J’ai toujours été attirée par la politique. Je rêvais de suivre les pas de mon grand-père, adjoint au maire. Ma famille a d’ailleurs retrouvé une vidéo de moi à 4 ans dans laquelle j’explique que c’est mon objectif de faire comme lui quand je serai grande. Je me suis impliquée tôt dans la vie scolaire, en me présentant à l’élection des délégués de classe dès la sixième. J’ai ensuite intégré Sciences Po, en bi-cursus Lettres et Affaires publiques. Je m’y suis très vite engagée : j’ai été élue étudiante à l’UNI pendant mes cinq années d’études. J’ai vraiment aimé participer à la vie de l’institution.
Après mon diplôme, en 2018, je me suis présentée aux municipales en 2020 sur la liste du maire sortant, à Sarrebourg, en Moselle, avant d’intégrer le cabinet du président de la région Grand Est, Jean Rottner, jusqu’à sa démission. J’ai depuis évolué en cabinets ministériels, notamment celui du Premier ministre Michel Barnier, où j’étais conseillère parlementaire.
“L’un des plus grands défis, c’est de rencontrer tout le monde. Cet enjeu est important : une poignée de voix peut suffire pour être élu maire dans une petite commune, ce qui pose la question de la représentativité.”

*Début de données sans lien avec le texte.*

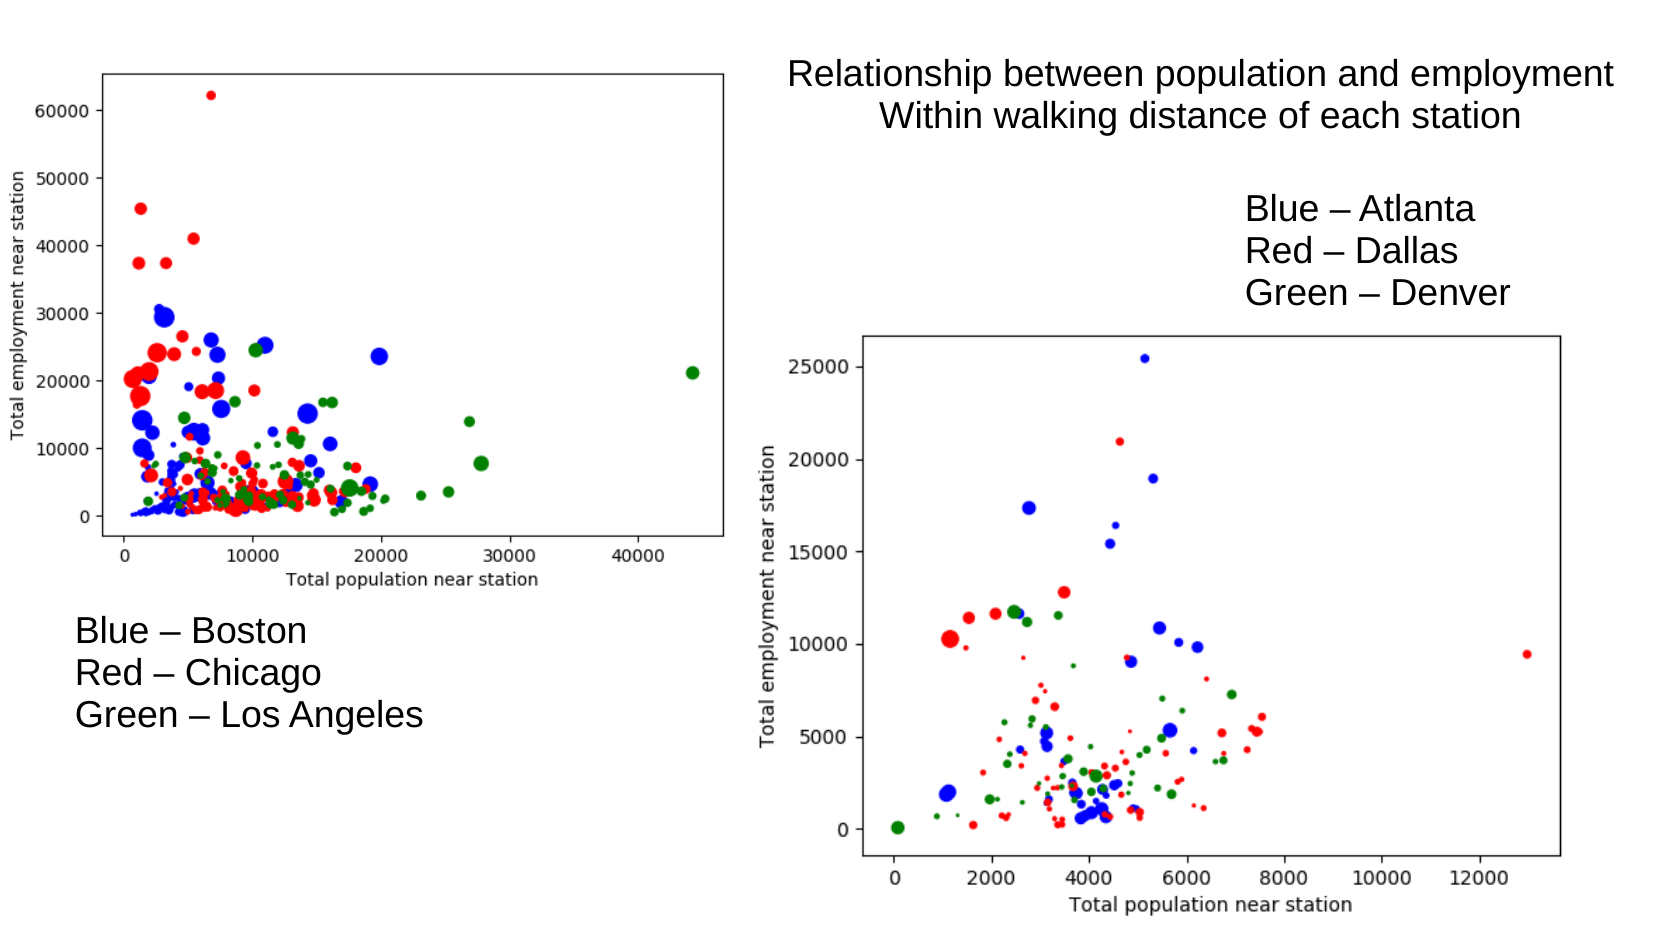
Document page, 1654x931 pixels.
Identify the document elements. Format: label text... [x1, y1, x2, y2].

En parallèle, j’ai toujours aimé la littérature. Ce sont deux mondes. En 2021, mon premier roman, Oublier les fleurs sauvages (Préludes), traite de la guerre civile au Liban et s’inspire de l’histoire de ma mère. Le prochain, chez l’éditeur en ce moment, traitera de la question des Alsaciens incorporés de force dans la Wehrmacht. Nous travaillons également, avec une dizaine de contributeurs, à la réalisation d’un recueil caritatif pour le Liban à paraître en septembre, dont les bénéfices seront reversés à l’UNICEF Liban.
En tant qu’élue à Sarrebourg, quelles sont vos missions ? Et, plus généralement, quels sont les défis quotidiens dans la fonction d’élu ?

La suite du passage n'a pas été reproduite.